Honda’s second-generation Ridgeline truck shed a few more layers of camouflage recently, as spy photographers snapped the upcoming pickup ahead of its Detroit auto show debut in January.
The shots confirm what many in the industry had been expecting — that Honda would ditch the controversial flying buttress profile from the original Ridgeline in favor of a more traditional truck-like silhouette.
Hints of the old design stuck around: A closer look at the rear of the new Ridgeline’s four-door cabin shows the rear glass tilts inward at the top.
The Ridgeline prototype — seen testing on public roads — also appears to share much of its face with the recently redesigned Pilot crossover. The Ridgeline and Pilot share the same unibody platform, making it an oddity in a world still dominated by body-on-frame trucks.
The prototype’s softer, curvy look sets it apart from its more blocky midsize competitors such as the Toyota Tacoma, Chevy Colorado and GMC Canyon.
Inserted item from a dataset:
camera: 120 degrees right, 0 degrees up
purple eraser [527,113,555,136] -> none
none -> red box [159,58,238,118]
In-bed lighting and a bed liner can be seen in the photos, as well as a dashboard design that echoes the new Pilot’s.
Honda previewed other styling cues on the redesigned pickup with the Ridgeline Baja Race Truck that debuted at the Specialty Equipment Market Association show in Las Vegas this month.
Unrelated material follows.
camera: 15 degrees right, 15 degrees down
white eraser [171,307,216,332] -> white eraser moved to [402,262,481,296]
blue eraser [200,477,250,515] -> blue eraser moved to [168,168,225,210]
The new Ridgeline is expected to come with the same 3.5-liter, V-6 engine that Honda uses in the Pilot. In that application, it produces 280-horses and 262 pound-feet of torque. It’s hooked up to either a six-speed automatic transmission in lower trims or a nine-speed auto in high-end models.
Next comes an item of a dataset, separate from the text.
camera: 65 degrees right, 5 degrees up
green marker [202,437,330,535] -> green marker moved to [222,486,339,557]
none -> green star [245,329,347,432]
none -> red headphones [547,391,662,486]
The re-engineered and redesigned Ridgeline is expected to go on sale in 2016 as a 2017 model.
It replaces an innovative first-generation truck that used its unibody setup to offer features such as in-bed storage and a tailgate that opened either down or to the side.
Reaction to the original Ridgeline was mixed. It was Motor Trend’s Truck of the Year in 2006 and sales peaked at more than 50,000 that same year. It had total sales of 257,516 from 2005 through 10 months of 2015.
Sales slowed after the model’s first four years of production as buyers remained loyal to more traditional midsize offerings.
Honda is hoping to tap into low gas prices and consumers’ increased appetite for trucks that aren’t traditional full-size models from the Detroit 3, whose prices and size have grown significantly in recent years.
General Motors has proved there’s demand in the midsize pickup market. It is on pace to generate U.S. sales of more than 100,000 Chevy Colorado and GMC Canyon trucks in 2015.